British poet, journalist, historian, and translator

Vera Rich (born Faith Elizabeth Joan Rich, 24 April 1936 – 20 December 2009) was a British poet, journalist, historian, and translator from Belarusian and Ukrainian.

==Biography==
Born in London in April 1936, she studied at St Hilda's College of the University of Oxford and Bedford College, London. In 1959, her poetry attracted the attention of the editors of John O'London's Weekly and the following year her first collection of verse, Outlines, was privately produced and received favourable reviews, selling out within six months.

Her translations of the works of Taras Shevchenko, commissioned for the century of his death (1961), received favourable reviews, both in the West and in Soviet Ukraine. For this work, Rich was awarded an Honorary Diploma in Shevchenko Studies by the Ukrainian Free Academy of Sciences.

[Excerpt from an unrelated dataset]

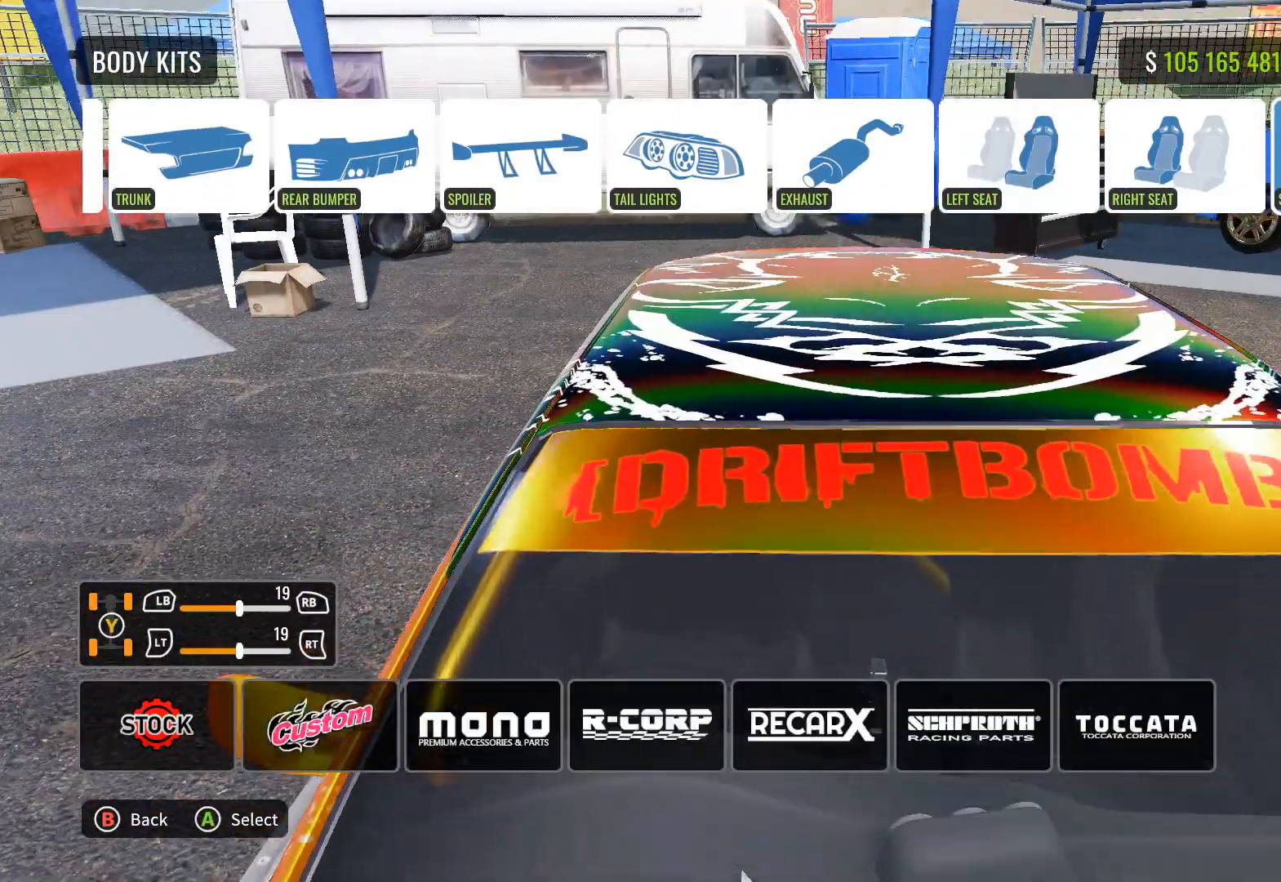
{"buttons": ["CROSS"], "left_stick": "center", "right_stick": "center", "events": [[67, "DPAD_DOWN", "up"], [167, "DPAD_UP", "down"], [267, "DPAD_UP", "up"], [383, "DPAD_RIGHT", "down"], [500, "CROSS", "down"], [500, "DPAD_RIGHT", "up"]]}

Later, influenced by Fr Ceslaus Sipovich, she started also translating Belarusian poetry. Her first translation from Belarusian was the poem "Na čužynie" by Janka Kupała. Her translated collection Like Water, Like Fire, published in 1971, was the world's first anthology of translations of Belarusian poetry into a western European language. Later she published The Images Swarm Free, a collection of translations of verses by prominent Belarusian authors, including Alés Harun, Maksim Bahdanovič and Źmitrok Biadula. Rich inspired a number of other British people such as Alan Flowers to become involved in promotion of Belarusian culture.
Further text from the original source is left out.